Flame synthesis of carbon nanofibers on carbon paper: Physicochemical characterization and application as catalyst support for methanol oxidation

• Published in: Carbon (New York) Vol. 48; no. 11; pp. 3131 - 3138
• Main Authors: Khosravi, Mohsen, Amini, Mohammad K.
• Format: Journal Article
• Language: English
• Published: Kidlington Elsevier Ltd 01.09.2010; Elsevier
• Subjects: Carbon; Carbon fibers; Catalysis; Catalysts; Chemistry; Colloidal state and disperse state; Cross-disciplinary physics: materials science; rheology; Electrochemistry; Ethyl alcohol; Exact sciences and technology; Fullerenes and related materials; diamonds, graphite; General and physical chemistry; Kinetics and mechanism of reactions; Materials science; Methyl alcohol; Nanofibers; Oxidation; Physical and chemical studies. Granulometry. Electrokinetic phenomena; Physics; Platinum; Specific materials; Theory of reactions, general kinetics. Catalysis. Nomenclature, chemical documentation, computer chemistry; Catalysts; Electronic conductivity; Laboratories; Electron transfer; Nanofiber; XRD; Density; Alcohols; Characterization; Nanoparticles; Cyclic voltammetry; Electrocatalysis; Flames; Synthesis; Fuel cells; Alkanol; Oxidation; Structure; Methanol; Scanning electron microscopy; Ethanol; Raman spectroscopy; Carbon; Transmission electron microscopy; Morphology; Catalyst supports; Electrochemistry; Capacitance; Solids; Impedance
• ISSN: 0008-6223; 1873-3891
• DOI: 10.1016/j.carbon.2010.04.050

We developed a simple, rapid and highly efficient flame synthesis method for direct growing carbon nanofibers (CNFs) on carbon paper (CP) using a common laboratory ethanol flame as both heat and carbon sources. High density CNFs with tangled solid-cored structure were uniformly formed over the Ni-plated CP surface in ∼20 s. The morphologies of the CNFs were characterized by scanning electron microscopy and transmission electron microscopy. X-ray diffraction study revealed the graphitic nature of the CNFs. Raman spectroscopy analysis confirmed that the CNFs are disordered graphitic nanocrystallites with high degree of exposed edges. Electrochemical impedance spectroscopy and cyclic voltammetry were used to show that growing CNFs directly on CP facilitates electron transfer with concomitant increase in double-layer capacitance. The CNF/CP was used as support for Pt nanoparticles to study their supporting effect on the catalyst performance. The as prepared Pt/CNF electrocatalyst exhibited much improved electrocatalytic activity for methanol oxidation compared to Pt/CP and commercial Pt/C on CP. High electronic conductivity and improved electrochemical behavior of the CNF/CPs, resulted from direct contact of the nanofibers with CP, combined with unique properties of CNFs, make the synthesized CNF/CPs promising for fuel cell applications.

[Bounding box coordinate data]
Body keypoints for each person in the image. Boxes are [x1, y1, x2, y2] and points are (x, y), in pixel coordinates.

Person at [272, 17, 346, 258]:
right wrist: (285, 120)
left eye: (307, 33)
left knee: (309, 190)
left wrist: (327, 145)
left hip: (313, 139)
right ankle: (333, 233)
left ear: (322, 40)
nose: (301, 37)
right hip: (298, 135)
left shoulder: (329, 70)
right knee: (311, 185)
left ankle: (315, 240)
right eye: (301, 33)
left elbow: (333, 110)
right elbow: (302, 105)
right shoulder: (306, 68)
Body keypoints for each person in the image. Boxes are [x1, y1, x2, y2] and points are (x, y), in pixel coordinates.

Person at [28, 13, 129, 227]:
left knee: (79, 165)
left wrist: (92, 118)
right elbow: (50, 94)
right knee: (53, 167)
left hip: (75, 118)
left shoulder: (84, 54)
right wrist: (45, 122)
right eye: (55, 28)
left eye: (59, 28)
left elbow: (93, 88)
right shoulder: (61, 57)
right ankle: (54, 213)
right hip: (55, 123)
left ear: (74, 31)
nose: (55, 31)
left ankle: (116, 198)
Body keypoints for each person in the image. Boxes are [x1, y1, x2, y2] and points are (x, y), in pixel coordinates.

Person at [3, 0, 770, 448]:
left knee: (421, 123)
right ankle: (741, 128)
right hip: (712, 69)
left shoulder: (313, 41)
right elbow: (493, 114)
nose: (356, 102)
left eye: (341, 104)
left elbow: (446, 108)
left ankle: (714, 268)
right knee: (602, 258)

▶ [Exercise requirements]
(A) Repeat the part of the article entry that opens with the words containing "Flame synthesis of" and closes with "Amini, Mohammad K.", switching "carbon paper" to "carbon cloth".
(B) List every characterization or electrochemical technique that the summary paragraph of the article entry says was used in the study.

▶ [Responses to the exercise]
(A)
Flame synthesis of carbon nanofibers on carbon cloth: Physicochemical characterization and application as catalyst support for methanol oxidation

• Published in: Carbon (New York) Vol. 48; no. 11; pp. 3131 - 3138
• Main Authors: Khosravi, Mohsen, Amini, Mohammad K.

(B)
- Scanning electron microscopy
- Transmission electron microscopy
- X-ray diffraction
- Raman spectroscopy
- Electrochemical impedance spectroscopy
- Cyclic voltammetry